*STATED GOAL*
Please output the stretch of the gear review from "Let’s get one" through "Get this. —S.L.W.", copied word for word.

*PASSAGE*
Let’s get one thing straight: Though it’s called a grill, it’s really a smoker. No problem, because as a smoker this thing really cooks. The heat source—compressed wood pellets—burns so thoroughly there’s hardly any ash; at the same time, the digitally controlled grill imparts a sublime smokiness into whatever you put into it, without the noisome plumes of smoke that might alert the fire department. Got game? Get this. —S.L.W.

How we test

Before a product earns recognition as Best of the Best, it must undergo field testing by our experts. In all, more than 175 products were tested, and 24 were deemed fit enough to earn top honors. Here are some of the testing procedures we used.

Rifles and Shotguns: Guns were inspected for overall fit and finish; trigger-pull weights were verified. Barreled actions were removed and inspected with a borescope. Rifles were shot from a benchrest, three shots at 100 and 200 yards, with three different types of ammo, to determine accuracy. Shotguns were fired from a low-gun start on the trap and skeet field with a variety of hunting and target ammo to assess responsiveness and function.

*Stored items*
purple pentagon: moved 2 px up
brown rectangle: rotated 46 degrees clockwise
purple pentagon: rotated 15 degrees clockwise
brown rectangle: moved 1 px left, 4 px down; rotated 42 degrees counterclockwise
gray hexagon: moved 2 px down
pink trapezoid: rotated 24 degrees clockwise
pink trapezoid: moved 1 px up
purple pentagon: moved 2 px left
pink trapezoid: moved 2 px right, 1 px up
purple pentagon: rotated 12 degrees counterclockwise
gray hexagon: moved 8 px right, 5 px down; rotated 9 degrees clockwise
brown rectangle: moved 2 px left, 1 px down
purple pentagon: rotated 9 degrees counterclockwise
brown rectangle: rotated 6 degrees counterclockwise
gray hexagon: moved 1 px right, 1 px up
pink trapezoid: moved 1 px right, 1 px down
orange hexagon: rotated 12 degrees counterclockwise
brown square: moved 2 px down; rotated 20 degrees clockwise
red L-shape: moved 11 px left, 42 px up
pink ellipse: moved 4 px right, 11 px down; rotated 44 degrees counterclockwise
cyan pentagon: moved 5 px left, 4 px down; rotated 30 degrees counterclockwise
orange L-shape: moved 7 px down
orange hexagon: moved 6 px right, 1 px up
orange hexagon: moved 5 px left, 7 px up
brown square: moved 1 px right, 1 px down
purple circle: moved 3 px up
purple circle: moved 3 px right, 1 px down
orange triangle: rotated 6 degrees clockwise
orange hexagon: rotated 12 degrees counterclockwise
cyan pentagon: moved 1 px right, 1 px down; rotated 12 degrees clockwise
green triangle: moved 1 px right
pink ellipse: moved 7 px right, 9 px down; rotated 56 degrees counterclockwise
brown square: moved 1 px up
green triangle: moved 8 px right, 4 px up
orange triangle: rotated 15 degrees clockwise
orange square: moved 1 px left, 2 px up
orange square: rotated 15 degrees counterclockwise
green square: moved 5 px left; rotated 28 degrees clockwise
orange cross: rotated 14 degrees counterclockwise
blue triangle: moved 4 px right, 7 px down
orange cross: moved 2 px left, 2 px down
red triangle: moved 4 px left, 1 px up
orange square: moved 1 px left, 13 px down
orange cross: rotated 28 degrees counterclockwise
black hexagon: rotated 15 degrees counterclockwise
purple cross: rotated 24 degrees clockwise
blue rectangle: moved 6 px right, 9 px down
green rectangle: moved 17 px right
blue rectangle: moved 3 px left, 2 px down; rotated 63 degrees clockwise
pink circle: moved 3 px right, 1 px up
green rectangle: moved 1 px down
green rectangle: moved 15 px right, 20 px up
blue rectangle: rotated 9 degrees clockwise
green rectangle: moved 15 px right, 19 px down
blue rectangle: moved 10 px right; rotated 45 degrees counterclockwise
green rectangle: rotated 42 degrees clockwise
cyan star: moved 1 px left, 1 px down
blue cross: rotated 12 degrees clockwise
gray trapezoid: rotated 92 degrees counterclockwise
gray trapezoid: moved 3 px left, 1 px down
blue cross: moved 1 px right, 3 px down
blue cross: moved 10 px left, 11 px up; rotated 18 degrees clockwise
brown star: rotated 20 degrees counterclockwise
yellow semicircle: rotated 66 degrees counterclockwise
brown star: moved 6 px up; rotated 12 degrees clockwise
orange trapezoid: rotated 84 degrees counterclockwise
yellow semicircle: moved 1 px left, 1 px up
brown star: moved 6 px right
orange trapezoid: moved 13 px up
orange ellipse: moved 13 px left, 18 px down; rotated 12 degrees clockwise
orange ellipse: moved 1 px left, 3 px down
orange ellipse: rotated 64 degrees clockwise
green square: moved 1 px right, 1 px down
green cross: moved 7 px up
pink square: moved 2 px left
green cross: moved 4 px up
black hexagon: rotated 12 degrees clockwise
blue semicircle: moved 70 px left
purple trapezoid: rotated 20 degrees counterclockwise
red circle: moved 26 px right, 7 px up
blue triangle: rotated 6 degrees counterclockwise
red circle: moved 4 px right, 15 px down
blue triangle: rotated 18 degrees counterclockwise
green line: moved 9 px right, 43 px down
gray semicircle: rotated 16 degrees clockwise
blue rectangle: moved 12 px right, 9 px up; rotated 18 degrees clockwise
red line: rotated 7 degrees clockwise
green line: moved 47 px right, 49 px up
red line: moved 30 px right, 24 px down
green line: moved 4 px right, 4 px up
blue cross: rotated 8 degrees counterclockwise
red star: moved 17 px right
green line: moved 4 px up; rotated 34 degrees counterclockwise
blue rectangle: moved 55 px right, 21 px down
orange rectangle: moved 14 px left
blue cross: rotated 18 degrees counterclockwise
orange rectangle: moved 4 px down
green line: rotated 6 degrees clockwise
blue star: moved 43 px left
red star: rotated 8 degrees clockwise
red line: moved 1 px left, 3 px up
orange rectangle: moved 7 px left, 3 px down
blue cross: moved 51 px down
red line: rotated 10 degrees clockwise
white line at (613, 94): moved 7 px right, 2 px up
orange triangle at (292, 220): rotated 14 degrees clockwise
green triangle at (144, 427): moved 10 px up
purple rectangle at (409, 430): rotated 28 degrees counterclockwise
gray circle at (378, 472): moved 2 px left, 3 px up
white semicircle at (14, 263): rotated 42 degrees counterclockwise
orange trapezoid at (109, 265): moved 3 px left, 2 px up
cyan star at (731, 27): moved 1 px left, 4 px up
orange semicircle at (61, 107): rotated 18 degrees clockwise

*EXERCISE RESULT*
Let’s get one thing straight: Though it’s called a grill, it’s really a smoker. No problem, because as a smoker this thing really cooks. The heat source—compressed wood pellets—burns so thoroughly there’s hardly any ash; at the same time, the digitally controlled grill imparts a sublime smokiness into whatever you put into it, without the noisome plumes of smoke that might alert the fire department. Got game? Get this. —S.L.W.